Cochran worked for the Applied Physics Laboratory as a chemist for most of his career except for the period which he was County Executive of Howard County, Maryland. As chemist, Cochran was part of a team that carried out pioneering studies on the nature of free radicals, along with Chih-Kung Jen, Frank. J. Adrian, Vernon A. Bowers, Samuel Foner, and others, including the description of the Electron Spin Resonance spectra of simple free radicals trapped in solid matrices at cryogenic temperatures. Dozens of free radicals were described for the first time, including hydrogen, deuterium, nitrogen, methane, alkyl, formyl, ethynyl and vinyl, NH^{2} and ND^{2} and cyanogen and Methylene Imino. Their paper on electron spin resonance proved to be one of the most frequently cited APL publications into the 21st century.

Following his term as County Executive, Cochran returned as spokesman for the Applied Physics Laboratory, and learned how to fly at Haysfield Airport. Cochran's family has remained active in Howard County. His son William is an active artist with works proposed for Symphony Woods, his daughter Courtney Watson became a school board member, County Councilperson, and Maryland State Delegate. His daughter Mary Catherine is a founding member of Preservation Howard County, winning the preservationist of the year award for defending and preserving the remaining county historical resources after significant losses to land development approved by the county.

Cochran died on November 16, 2025, at the age of 96.

== Political activity ==
Cochran served part-time as a member of the Howard County Board of Education (1964–1968) becoming chairman and as a Howard County Councilperson (1971–1974). Cochran served as Howard County Executive (1974–1978), running on a slate of Columbia Democratic Club sponsored representatives from Columbia including Ginny Thomas, Lloyd Knowles, Richard Anderson and Ruth U. Keeton. He was a member of the Regional Planning Council (1974–1978) and of the Criminal Justice Information Advisory Board, (1977–1980). Other activities include: Board of Appeals candidate (1980), Howard County Task Force on growth and development (1988), and Howard County Charter Review Commission (2012).

=== Human rights ===

==== Desegregation of Howard County Schools ====
The Howard County School Board had pursued a policy of voluntary integration prior to 1964, which resulted in only a fraction of black students attending white schools. As late as 1964, ten years after Brown v. Board of Education, the board stated that it would not consider forcing integration until 1967, to "allow for a reasonable period of adjustment" to the change. However, in May 1964, as the county experienced increasing growth, the board was expanded to five members, and Cochran was appointed as one of the board's new members. He is credited by Maryland State Senator Robert Kittleman, then the education chairman of Howard County's NAACP chapter, for providing the swing vote on February 9, 1965, to close all-black schools.

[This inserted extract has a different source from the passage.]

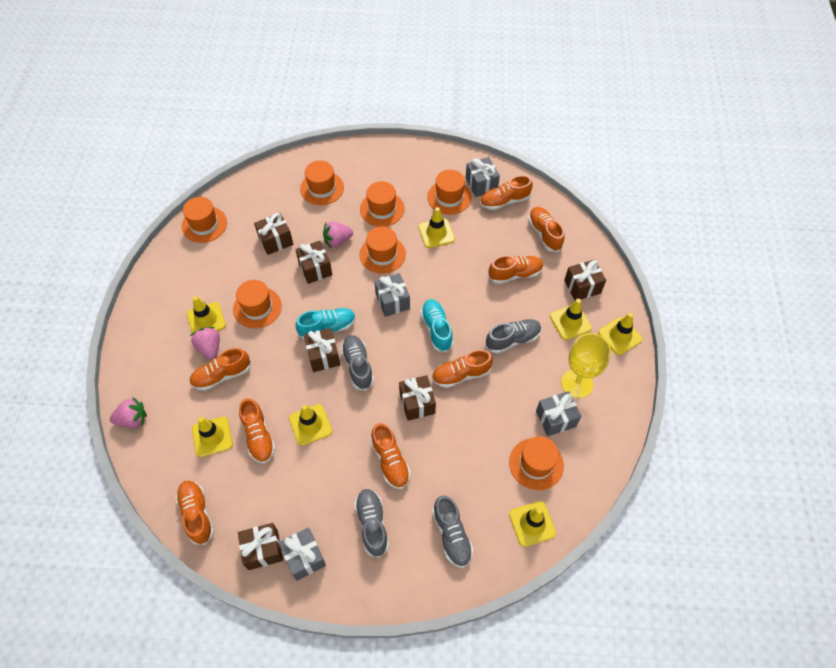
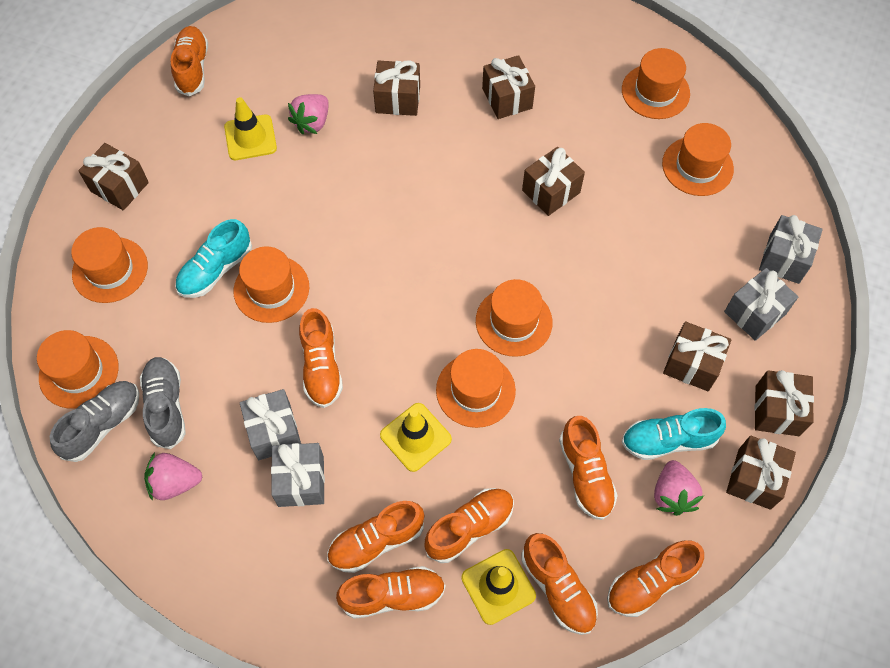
brown gift: [238,523,283,570] [254,213,293,255] [295,241,332,284] [304,328,340,372] [399,375,436,421] [564,260,606,300] = 6 -> [78,143,149,210] [373,60,420,116] [482,55,535,119] [522,147,585,216] [663,321,731,391] [726,436,796,510] [754,370,814,436] = 7
grey shoe: [341,335,374,391] [354,488,389,558] [432,495,473,568] [486,319,541,354] = 4 -> [50,381,139,462] [140,357,186,449] = 2
yellow goblet: [561,333,611,398] = 1 -> none = 0
yellow traffic cone: [187,296,226,333] [192,416,233,457] [289,404,332,446] [418,207,455,248] [509,501,556,547] [550,299,592,340] [598,313,643,355] = 7 -> [224,97,277,160] [380,403,452,472] [461,549,536,625] = 3

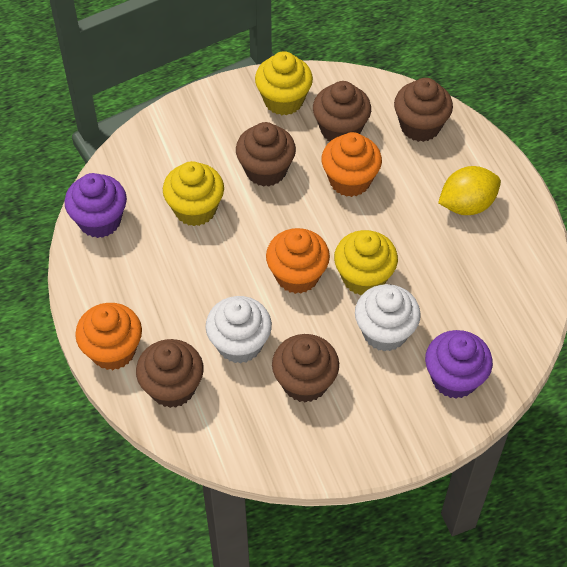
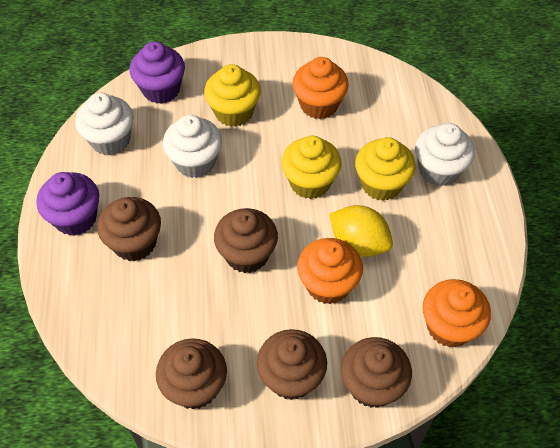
white cupcake: [206,296,272,364] [355,284,421,352] = 2 -> [75,93,134,156] [163,115,222,178] [415,123,475,186] = 3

===== Human Rights Act =====
In 1975, as County Executive, Dr. Cochran introduced an act establishing an Office of Human Rights and making discrimination on the basis of race, creed, religion, physical or mental handicap, color, sex, national origin, age, occupation, marital status, political opinion, sexual orientation, or personal appearance in the areas of housing, employment, law enforcement, public accommodations, and financing unlawful in Howard County Maryland.

==Awards==
In 2009, the Howard County Human Rights Commission awarded Cochran the 2009 Human Rights Award. In 2010 he was awarded the James Clark Jr. Medal from Howard County Community College for his role in growing Howard Community College as a member of the board of trustees.